= Saint Felim =

Irish Christian hermit and priest (born c. 500)

Saint Felim (also called Feilim, Feidlimid, Feidhlimidh, Felimy, Feidhilmethie, Feidlimthe, Fedlimid, Fedlimidh, Phelim, Phelime), an Irish Christian hermit and priest, was born, probably in Kiennacta Breagh, County Meath in the mid sixth century.

==Life==
Felim was born shortly after 500 AD. His father was Carill, son of Laisrén, son of Dallán, son of Eógan mac Néill, son of Niall of the Nine Hostages, son of Eochaid Mugmedón.

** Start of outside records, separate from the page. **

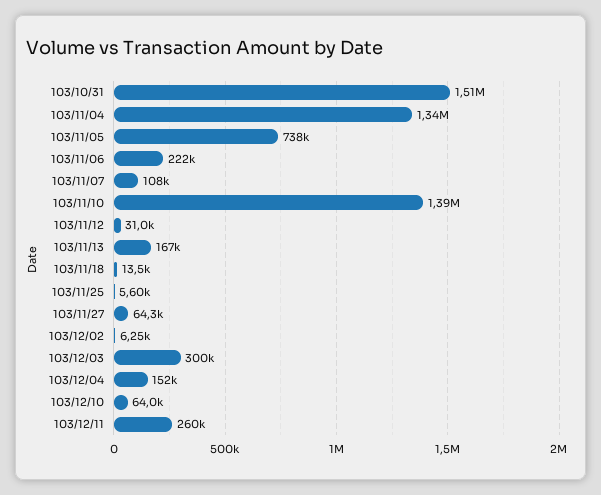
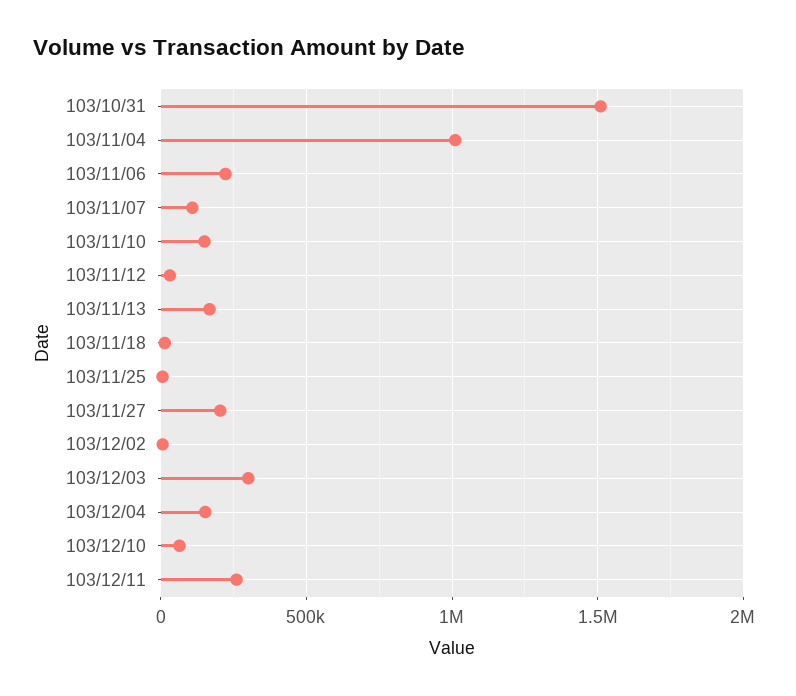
  {
    "103/10/31": 1510000,
-   "103/11/04": 1340000,
+   "103/11/04": 1000000,
-   "103/11/05": 738000,
    "103/11/06": 222000,
    "103/11/07": 108000,
-   "103/11/10": 1390000,
+   "103/11/10": 150000,
    "103/11/12": 31000,
    "103/11/13": 167000,
    "103/11/18": 13500,
    "103/11/25": 5600,
-   "103/11/27": 64300,
+   "103/11/27": 200000,
    "103/12/02": 6250,
    "103/12/03": 300000,
    "103/12/04": 152000,
    "103/12/10": 64000,
    "103/12/11": 260000
  }

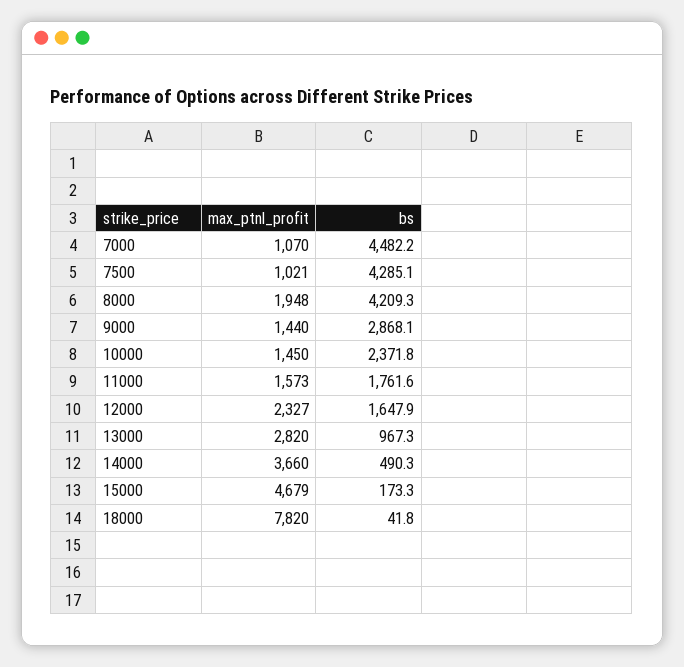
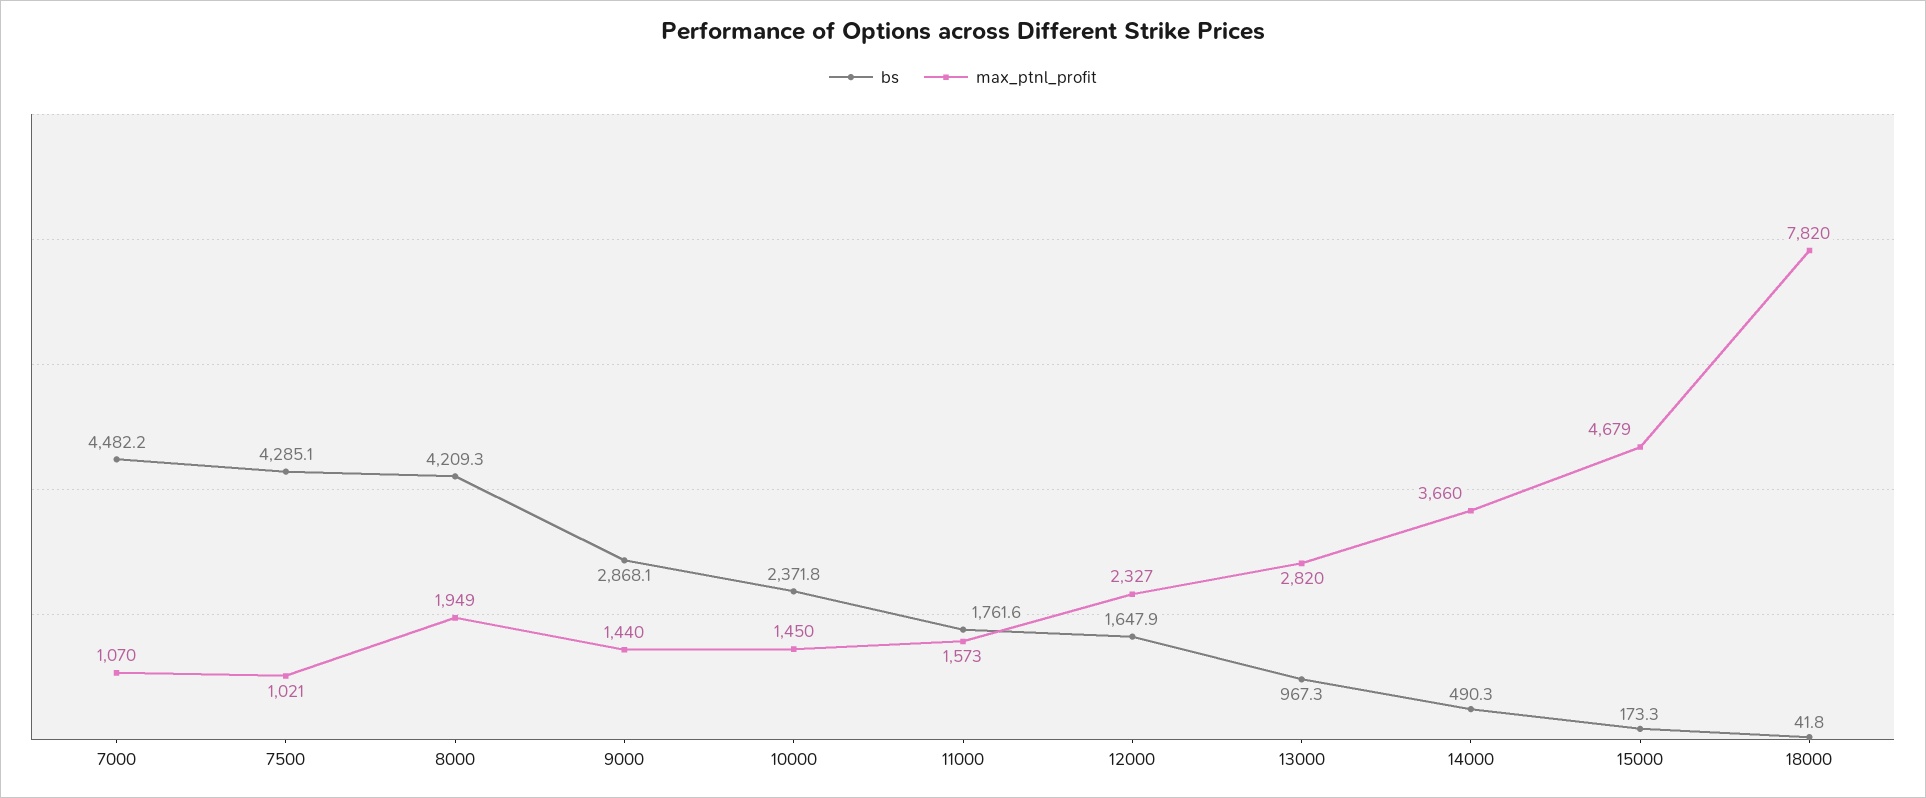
  {
    "max_ptnl_profit": {
      "7000": 1070,
      "7500": 1021,
-     "8000": 1948,
+     "8000": 1949,
      "9000": 1440,
      "10000": 1450,
      "11000": 1573,
      "12000": 2327,
      "13000": 2820,
      "14000": 3660,
      "15000": 4679,
      "18000": 7820
    },
    "bs": {
      "7000": 4482.2,
      "7500": 4285.1,
      "8000": 4209.3,
      "9000": 2868.1,
      "10000": 2371.8,
      "11000": 1761.6,
      "12000": 1647.9,
      "13000": 967.3,
      "14000": 490.3,
      "15000": 173.3,
      "18000": 41.8
    }
  }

His mother was Dediva (also called Editua or Dedi or Deidi or Deighe or Deidiu or Deaga or Mediva), daughter of Tren, son of Dubhthach moccu Lughair, who was a Chief Ollam of Ireland and royal poet of King Lóegaire mac Néill. Dediva's other children were Saint Senan of Laraghbrine, son of Fintan, Saint Caillin of Fenagh, son of Niata, St.Mainchín of Corann, son of Collan of Corann, Saint Daigh of Inniskeen, who was another son of Carill and Saint Felim's younger full brother, Saint Femia who was a daughter of Carill and Saint Felim's full sister, Saint Diarmaid the Just, son of Lugna and Senchán Torpéist, a later Chief Ollam of Ireland.

The tradition that he was a monk in the monastery in Slanore near Crossdoney is well founded and attested. He is the first known Bishop of Kilmore, and patron saint of the Kilmore diocese. Felim became a hermit living near Kilmore, County Cavan, where he later founded a monastery (Cill Mór /Big Church).

According to the Martyrology of Tallaght and the Martyrology of Donegal, his feastday is 3 August but the other Calendars give it as 9 August which is celebrated as his feastday in present day. The discrepancy arises because 3 August was the start date of the annual pattern or fair devoted to the saint in Kilmore, which lasted a week from 3 to 9 August. The Ulster Plantation papers of 1608 give a list of fairs in county Cavan which includes- "One fayre holden att Killmore yearly the third day of August being Saint Phelime's Day".

According to local tradition, the Church of Ireland St Fethlimidh's Cathedral, Kilmore, is built on the site where Felim originally built his church. The Roman Catholic Cathedral of Saint Patrick and Saint Felim is located in Cavan.